Healthplans & CPT Codes

Following the recent passage of Oregon House Bill 3046, some Healthplans are considering changing their existing contracts to adoption of CMS relative value unit (RVU) reimbursements. Multiplied by a conversion factor, the RVU for a specific CPT code becomes the reimbursement rate for that specific CPT code. Healthplans have a long history of changes in their RVU formulas and of limiting the CPT codes for which psychotherapists can submit claims.

The CPT® Editorial Panel is responsible for maintaining the CPT code set. The panel is authorized by the AMA Board of Trustees to revise, update, or modify CPT codes, descriptors, rules and guidelines. The panel is composed of 17 members.

  1. Healthplans currently require psychotherapists to combine services which each have a unique CPT code into a single CPT code. 

  2. Healthplans assert that the committee that maintains CPT codes has rules that do not allow the use of CPT codes that would support value-based contracts. There is no reason that Healthplans cannot create special codes for commercial contracts.

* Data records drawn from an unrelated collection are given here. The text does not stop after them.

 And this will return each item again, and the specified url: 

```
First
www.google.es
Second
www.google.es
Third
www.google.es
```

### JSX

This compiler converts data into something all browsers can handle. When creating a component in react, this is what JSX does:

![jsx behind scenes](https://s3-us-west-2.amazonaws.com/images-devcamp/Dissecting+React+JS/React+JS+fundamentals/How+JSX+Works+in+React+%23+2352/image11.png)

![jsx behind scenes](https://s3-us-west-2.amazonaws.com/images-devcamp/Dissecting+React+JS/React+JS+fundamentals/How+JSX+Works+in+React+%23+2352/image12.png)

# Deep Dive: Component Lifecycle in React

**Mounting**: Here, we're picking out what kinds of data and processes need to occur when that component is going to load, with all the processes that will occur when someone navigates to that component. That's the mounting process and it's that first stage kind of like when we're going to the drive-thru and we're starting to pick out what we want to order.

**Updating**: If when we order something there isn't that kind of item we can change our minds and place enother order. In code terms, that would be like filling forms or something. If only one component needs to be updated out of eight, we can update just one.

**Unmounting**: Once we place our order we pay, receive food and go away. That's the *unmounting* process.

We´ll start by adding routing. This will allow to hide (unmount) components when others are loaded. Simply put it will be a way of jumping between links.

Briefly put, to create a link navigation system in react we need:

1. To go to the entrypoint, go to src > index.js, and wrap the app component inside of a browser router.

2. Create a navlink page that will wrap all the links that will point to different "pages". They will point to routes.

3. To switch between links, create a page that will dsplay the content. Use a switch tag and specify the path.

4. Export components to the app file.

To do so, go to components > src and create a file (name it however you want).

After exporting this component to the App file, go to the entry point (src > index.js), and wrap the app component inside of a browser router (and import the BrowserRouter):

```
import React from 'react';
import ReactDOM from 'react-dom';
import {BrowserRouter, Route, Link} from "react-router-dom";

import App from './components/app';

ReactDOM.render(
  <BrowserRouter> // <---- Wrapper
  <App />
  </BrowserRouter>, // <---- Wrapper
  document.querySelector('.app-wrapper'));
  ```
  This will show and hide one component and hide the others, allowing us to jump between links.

  3. Merging unrelated and clearly distinct services into a single CPT code for services hides the service provided and invalidates accounting and auditing for those services.

  4. Psychotherapists required to provide multiple services and to submit claims for those services with CPT codes which do not meet CMS standards are vulnerable to allegations of fraudulent billing practice (i.e. up-coding, down-coding, or miscoding).

  5. Requirements for services that cannot be correctly defined by a reimbursable CPT code will invalidate utilization and quality of providers’ outcome and satisfaction measures.

  6. Inclusion of non-treatment services in a CPT code designated for treatment takes time away from providing therapy services and involves miscoding and/or down-coding.

  7. Up-coding, miscoding and down-coding hide the true nature of services, costs and value. These errors are defined by CMS as violations of General Auditing Procedures (GAPs).

  8. Healthplans are requiring levels of documentation detail for “medical necessity” that violate federal “Minimum Necessary” regulations.

  9. Healthplans charting requirements are based on charting methods developed in the 1980s. These methods ignore 40 years of research on psychotherapy effectiveness and its medical benefits.

  10. Healthplans are requiring psychotherapists to perform self-audits and are unwilling or unable to provide guidance regarding errors and irregularities, instead referring contracted psychotherapists to the Oregon Health Authority.


References

  • Clinical Necessity Guidelines for Psychotherapy, Insurance Medical Necessity and Utilization Review Protocols, and Mental Health Parity. May 2018  Journal of Psychiatric Practice 24(3):179-193

  • Revisiting Offsets of Psychotherapy Coverage. Benjamin Ly Serena. Department of Economics. University of Copenhagen February, 2021

  • The Medical Offset Effect: Patterns in Outpatient Services Reduction for High Utilizers of Health Care. Crane & Christenson. Contemporary Family Therapy. · June 2008

  • The Medical Offset Effect: Patterns in Outpatient Services Reduction for High Utilizers of Health Care. Contemporary Family Therapy.· June 2008.

  • Depression Treatment: The impact of treatment persistence on total healthcare costs. Melek, Halford & Perlman, Milliman, June 2012.

  • Improving Clinical Outcomes for Digital Self-Care. Brown & Jones. https://societyforpsychotherapy.org/improving-clinical-outcomes-for-digital-self-care. Society For Psychotherapy. 2021.

  • Are You Any Good…as a Therapist? Brown, Simon, & Minami. https://societyforpsychotherapy.org/are-you-any-good-as-a-therapist. April 2015.

  • GRID Charting and Training. An AMHA sponsored Training to “audit proof” a psychotherapy practice.